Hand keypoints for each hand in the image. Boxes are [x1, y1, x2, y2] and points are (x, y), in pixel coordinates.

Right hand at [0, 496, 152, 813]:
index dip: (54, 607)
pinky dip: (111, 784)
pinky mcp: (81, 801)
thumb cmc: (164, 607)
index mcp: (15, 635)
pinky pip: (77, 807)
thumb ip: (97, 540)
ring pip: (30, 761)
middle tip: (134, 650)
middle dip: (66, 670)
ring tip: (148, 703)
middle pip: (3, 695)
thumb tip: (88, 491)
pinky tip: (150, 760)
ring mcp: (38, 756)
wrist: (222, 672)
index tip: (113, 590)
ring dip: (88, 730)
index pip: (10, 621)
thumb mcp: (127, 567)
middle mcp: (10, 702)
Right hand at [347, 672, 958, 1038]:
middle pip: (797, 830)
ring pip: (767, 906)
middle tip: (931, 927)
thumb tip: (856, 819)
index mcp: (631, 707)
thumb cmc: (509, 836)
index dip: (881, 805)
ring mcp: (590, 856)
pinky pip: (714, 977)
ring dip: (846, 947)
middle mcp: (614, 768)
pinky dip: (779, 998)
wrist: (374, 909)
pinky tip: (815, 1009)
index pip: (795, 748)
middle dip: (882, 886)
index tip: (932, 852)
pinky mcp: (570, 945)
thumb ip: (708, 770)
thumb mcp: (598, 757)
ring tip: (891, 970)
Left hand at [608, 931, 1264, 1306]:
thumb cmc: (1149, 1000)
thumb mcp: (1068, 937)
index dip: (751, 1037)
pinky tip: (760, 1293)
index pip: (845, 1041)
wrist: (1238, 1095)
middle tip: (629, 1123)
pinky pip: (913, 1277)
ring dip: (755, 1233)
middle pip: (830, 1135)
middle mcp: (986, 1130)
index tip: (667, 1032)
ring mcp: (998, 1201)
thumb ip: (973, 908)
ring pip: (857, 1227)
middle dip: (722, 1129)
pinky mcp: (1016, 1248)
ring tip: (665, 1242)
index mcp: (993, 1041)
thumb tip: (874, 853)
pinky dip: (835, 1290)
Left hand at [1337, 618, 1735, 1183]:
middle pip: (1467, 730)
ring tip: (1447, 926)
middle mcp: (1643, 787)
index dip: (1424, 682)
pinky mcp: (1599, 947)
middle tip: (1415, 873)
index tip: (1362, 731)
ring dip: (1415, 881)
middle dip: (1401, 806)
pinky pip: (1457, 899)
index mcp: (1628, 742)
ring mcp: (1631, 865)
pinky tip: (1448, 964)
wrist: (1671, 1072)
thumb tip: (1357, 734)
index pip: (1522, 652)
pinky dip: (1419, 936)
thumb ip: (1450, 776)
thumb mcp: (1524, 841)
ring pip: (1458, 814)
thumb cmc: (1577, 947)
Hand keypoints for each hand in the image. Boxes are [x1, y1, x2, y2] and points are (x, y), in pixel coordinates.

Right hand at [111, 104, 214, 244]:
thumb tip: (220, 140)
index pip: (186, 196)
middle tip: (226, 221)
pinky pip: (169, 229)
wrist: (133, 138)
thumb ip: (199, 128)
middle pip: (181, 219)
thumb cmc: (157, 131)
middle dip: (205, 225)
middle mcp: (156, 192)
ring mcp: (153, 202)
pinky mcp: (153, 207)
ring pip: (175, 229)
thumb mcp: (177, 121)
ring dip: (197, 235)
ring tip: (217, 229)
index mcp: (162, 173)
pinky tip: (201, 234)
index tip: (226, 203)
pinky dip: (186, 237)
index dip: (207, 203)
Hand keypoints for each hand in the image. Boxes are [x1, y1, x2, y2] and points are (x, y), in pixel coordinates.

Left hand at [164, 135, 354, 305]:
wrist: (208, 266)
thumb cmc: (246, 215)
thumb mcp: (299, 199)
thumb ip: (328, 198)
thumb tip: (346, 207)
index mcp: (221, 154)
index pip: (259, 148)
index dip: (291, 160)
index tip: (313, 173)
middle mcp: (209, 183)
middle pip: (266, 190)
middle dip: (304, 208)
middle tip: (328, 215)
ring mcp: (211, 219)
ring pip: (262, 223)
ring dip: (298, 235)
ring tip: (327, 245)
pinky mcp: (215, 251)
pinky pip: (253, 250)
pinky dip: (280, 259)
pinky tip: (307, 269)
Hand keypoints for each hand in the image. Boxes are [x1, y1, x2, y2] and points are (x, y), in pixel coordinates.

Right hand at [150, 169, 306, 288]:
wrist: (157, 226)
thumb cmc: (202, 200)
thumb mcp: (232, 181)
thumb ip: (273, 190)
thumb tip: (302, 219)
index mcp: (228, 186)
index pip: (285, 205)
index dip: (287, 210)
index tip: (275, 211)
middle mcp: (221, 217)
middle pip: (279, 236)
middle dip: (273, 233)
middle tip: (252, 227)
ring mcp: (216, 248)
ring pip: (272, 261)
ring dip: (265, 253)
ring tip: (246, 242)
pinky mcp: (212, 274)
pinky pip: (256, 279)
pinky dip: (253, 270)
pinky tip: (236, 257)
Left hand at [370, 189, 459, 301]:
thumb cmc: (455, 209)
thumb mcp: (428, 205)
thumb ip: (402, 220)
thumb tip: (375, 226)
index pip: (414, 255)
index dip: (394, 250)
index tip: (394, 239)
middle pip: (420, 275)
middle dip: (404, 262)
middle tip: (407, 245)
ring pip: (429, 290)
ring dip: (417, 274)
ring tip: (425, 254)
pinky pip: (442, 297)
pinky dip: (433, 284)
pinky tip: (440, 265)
========
Every entry above, from first to last, should be repeated exactly.

_Solution below_
Hand keypoints for each hand in the image. Boxes are [x1, y1, x2, y2] and points are (x, y), in pixel coordinates.

Right hand at [0, 496, 152, 813]:
index dip: (54, 607)
pinky dip: (111, 784)
pinky mcp: (81, 801)
thumb cmc: (164, 607)
index mcp: (15, 635)
pinky pip: (77, 807)
thumb ip: (97, 540)
ring pip: (30, 761)
middle tip: (134, 650)
middle dip: (66, 670)
ring tip: (148, 703)
middle pip: (3, 695)
thumb tip: (88, 491)
pinky tip: (150, 760)
ring mcp: (38, 756)
wrist: (222, 672)
index tip: (113, 590)
ring dip: (88, 730)
index pip: (10, 621)
thumb mcp: (127, 567)
middle mcp: (10, 702)
Right hand at [347, 672, 958, 1038]:
middle pip: (797, 830)
ring pip: (767, 906)
middle tip: (931, 927)
thumb tip: (856, 819)
index mcp: (631, 707)
thumb cmc: (509, 836)
index dip: (881, 805)
ring mcp: (590, 856)
pinky pip: (714, 977)
ring dip: (846, 947)
middle mcp: (614, 768)
pinky dip: (779, 998)
wrist: (374, 909)
pinky tip: (815, 1009)
index pip: (795, 748)
middle dip: (882, 886)
index tip: (932, 852)
pinky mcp: (570, 945)
thumb ip: (708, 770)
thumb mcp: (598, 757)
ring tip: (891, 970)
Left hand at [608, 931, 1264, 1306]:
thumb cmc: (1149, 1000)
thumb mcp: (1068, 937)
index dip: (751, 1037)
pinky tip: (760, 1293)
index pip: (845, 1041)
wrist: (1238, 1095)
middle tip: (629, 1123)
pinky pip: (913, 1277)
ring dip: (755, 1233)
middle pip: (830, 1135)
middle mcp: (986, 1130)
index tip: (667, 1032)
ring mcp: (998, 1201)
thumb ip: (973, 908)
ring pip: (857, 1227)
middle dip: (722, 1129)
pinky mcp: (1016, 1248)
ring tip: (665, 1242)
index mcp: (993, 1041)
thumb tip: (874, 853)
pinky dip: (835, 1290)
Left hand at [1337, 618, 1735, 1183]:
middle pip: (1467, 730)
ring tip: (1447, 926)
middle mcp: (1643, 787)
index dip: (1424, 682)
pinky mcp: (1599, 947)
middle tip: (1415, 873)
index tip: (1362, 731)
ring dip: (1415, 881)
middle dip: (1401, 806)
pinky pip: (1457, 899)
index mcp: (1628, 742)
ring mcp: (1631, 865)
pinky tip: (1448, 964)
wrist: (1671, 1072)
thumb tip: (1357, 734)
index pip: (1522, 652)
pinky dip: (1419, 936)
thumb ip: (1450, 776)
thumb mcp: (1524, 841)
ring pip: (1458, 814)
thumb cmc: (1577, 947)
Hand keypoints for each hand in the image. Boxes are [x1, y1, x2, y2] and points are (x, y), in pixel coordinates.

Right hand at [111, 104, 214, 244]:
thumb tip: (220, 140)
index pip: (186, 196)
middle tip: (226, 221)
pinky pip: (169, 229)
wrist: (133, 138)
thumb ip: (199, 128)
middle pip: (181, 219)
thumb cmc: (157, 131)
middle dip: (205, 225)
middle mcp: (156, 192)
ring mcp: (153, 202)
pinky mcp: (153, 207)
ring pip: (175, 229)
thumb mcp: (177, 121)
ring dip: (197, 235)
ring tip: (217, 229)
index mcp: (162, 173)
pinky tip: (201, 234)
index tip: (226, 203)
pinky dip: (186, 237)
index dip: (207, 203)
Hand keypoints for each hand in the image. Boxes are [x1, y1, x2, y2] and points are (x, y), in pixel coordinates.

Left hand at [164, 135, 354, 305]:
wrist: (208, 266)
thumb cmc: (246, 215)
thumb mcp: (299, 199)
thumb ip: (328, 198)
thumb tip: (346, 207)
index mcp: (221, 154)
index pip: (259, 148)
index dip: (291, 160)
index tip: (313, 173)
middle mcp: (209, 183)
middle pip: (266, 190)
middle dip: (304, 208)
middle tip: (328, 215)
ring mcp: (211, 219)
ring pip: (262, 223)
ring dip: (298, 235)
ring tip: (327, 245)
pinky mcp: (215, 251)
pinky pip: (253, 250)
pinky dip: (280, 259)
pinky tip: (307, 269)
Hand keypoints for each hand in the image. Boxes are [x1, y1, x2, y2] and points are (x, y), in pixel coordinates.

Right hand at [150, 169, 306, 288]:
wrist: (157, 226)
thumb cmc: (202, 200)
thumb mcp: (232, 181)
thumb ip: (273, 190)
thumb tip: (302, 219)
index mcp: (228, 186)
index pip: (285, 205)
index dip: (287, 210)
index tip: (275, 211)
middle mcp: (221, 217)
middle pip: (279, 236)
middle dip: (273, 233)
middle tip: (252, 227)
ring mcp: (216, 248)
ring pip: (272, 261)
ring dip: (265, 253)
ring tip: (246, 242)
pinky mcp: (212, 274)
pinky pip: (256, 279)
pinky dip: (253, 270)
pinky tip: (236, 257)
Left hand at [370, 189, 459, 301]:
thumb cmc: (455, 209)
thumb mcp: (428, 205)
thumb ip: (402, 220)
thumb tip: (375, 226)
index pip: (414, 255)
index dip: (394, 250)
index tip: (394, 239)
middle pip: (420, 275)
middle dip: (404, 262)
middle tip: (407, 245)
ring pip: (429, 290)
ring dip: (417, 274)
ring tip: (425, 254)
pinky pip: (442, 297)
pinky dip: (433, 284)
pinky tip: (440, 265)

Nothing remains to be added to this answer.